I am pleased to inform the House that this hard work is paying dividends. States Parties joined consensus to agree a new Programme of expert meetings each year from 2018 up to and including 2020. The meetings will discuss issues such as the preparedness and response to any potential use of biological and toxin weapons, and developments in Science and Technology. The agreed programme will discuss and promote common understanding and effective action on these issues, aiming to strengthen the implementation of the Convention as a whole to respond to evolving challenges. Importantly, future annual Meetings of States Parties have authority to respond to these expert discussions, including by taking necessary budgetary and financial measures by consensus with a view to ensuring the proper implementation of the work programme.

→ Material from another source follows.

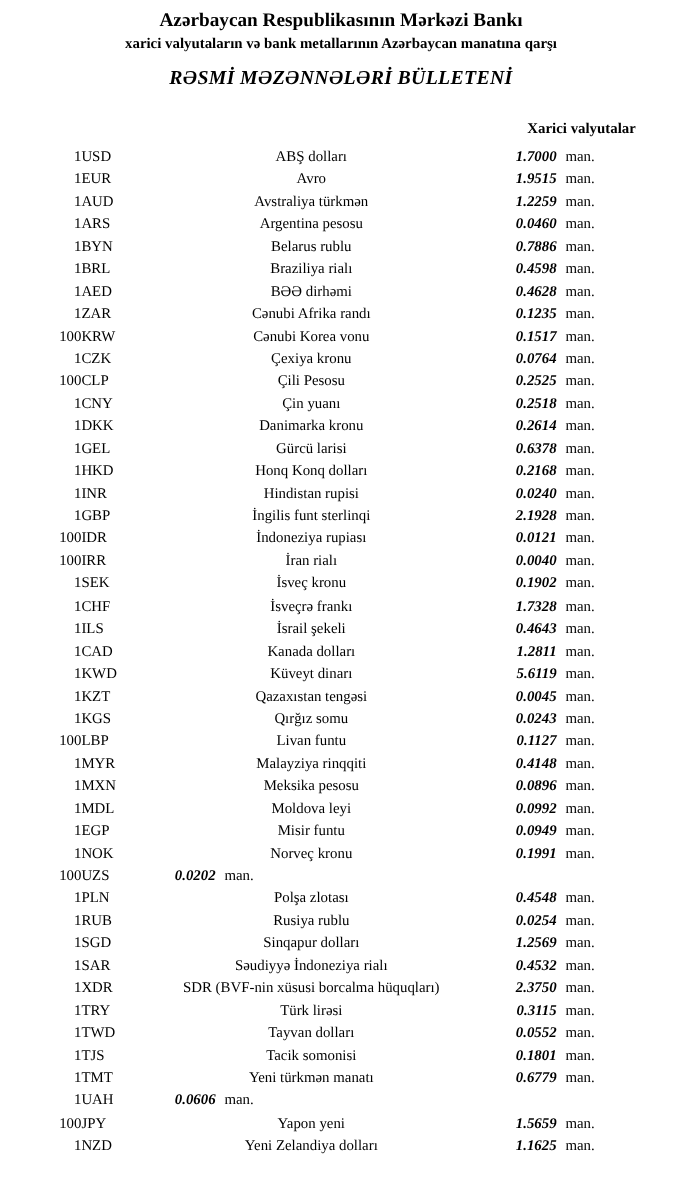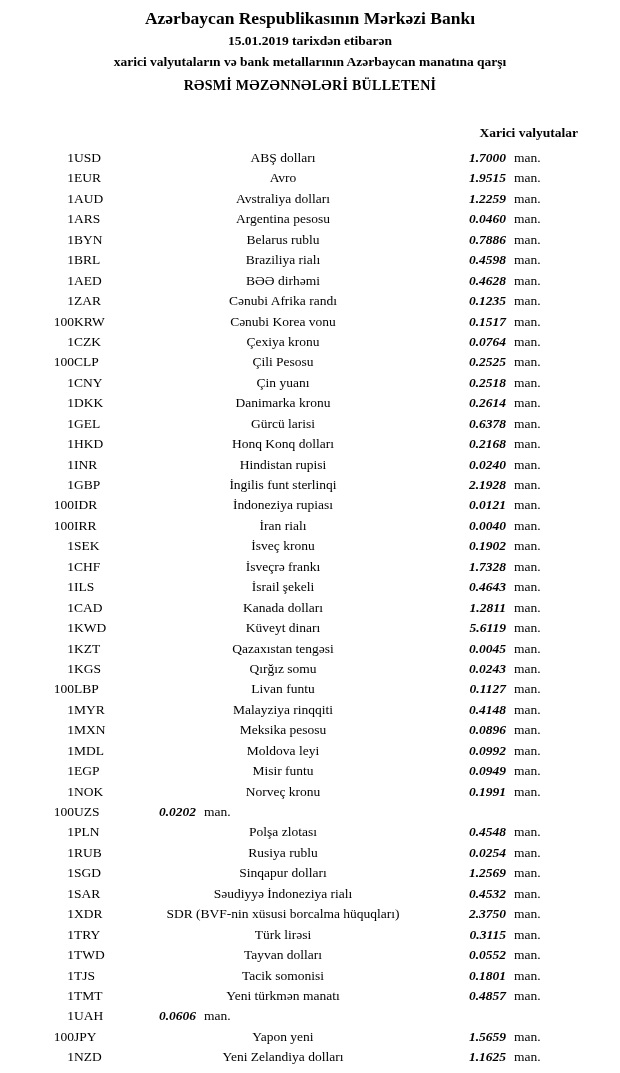"15.01.2019 tarixdən etibarən" div.doc-date { html: <div>15.01.2019 tarixdən etibarən</div> -> none }
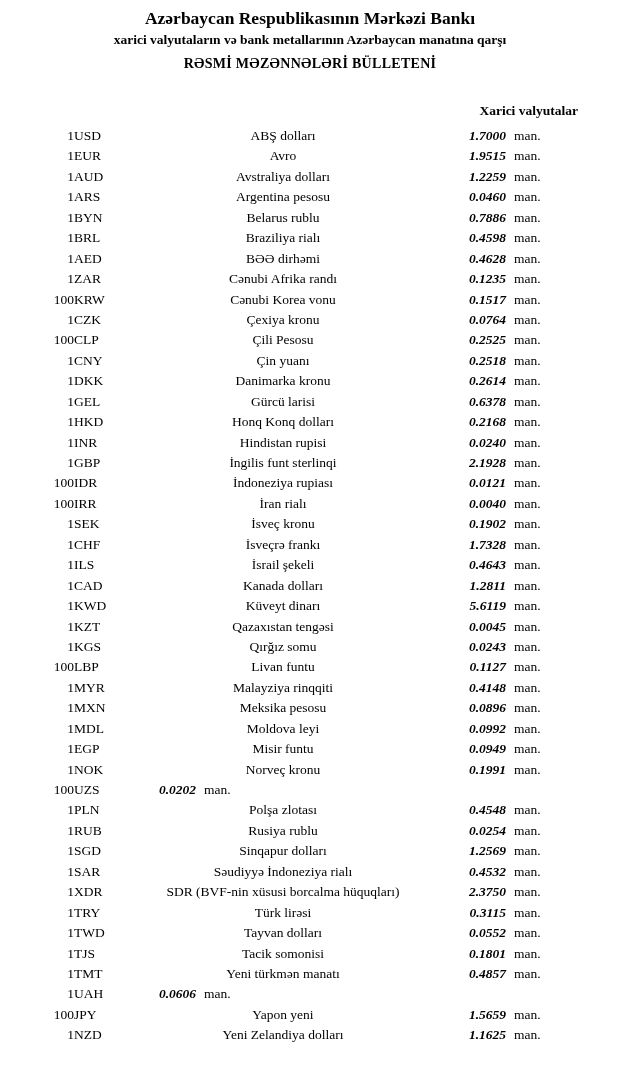"RƏSMİ MƏZƏNNƏLƏRİ BÜLLETENİ" .doc-bulletin { font-size: 14px -> 18px; font-style: none -> italic; margin-top: 4px -> 10px }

This outcome was the product of determined diplomacy over a number of years. The achievement is all the more notable after the disappointing result of the 2016 Review Conference, and a cycle of relatively unproductive meetings which had lowered expectations of progress on a more ambitious work plan.

The UK will continue to work hard to support further tangible progress towards universal and effective national implementation of the Convention, and to enable it to maintain its relevance and vital role as a keystone agreement in the broader international disarmament and non-proliferation architecture.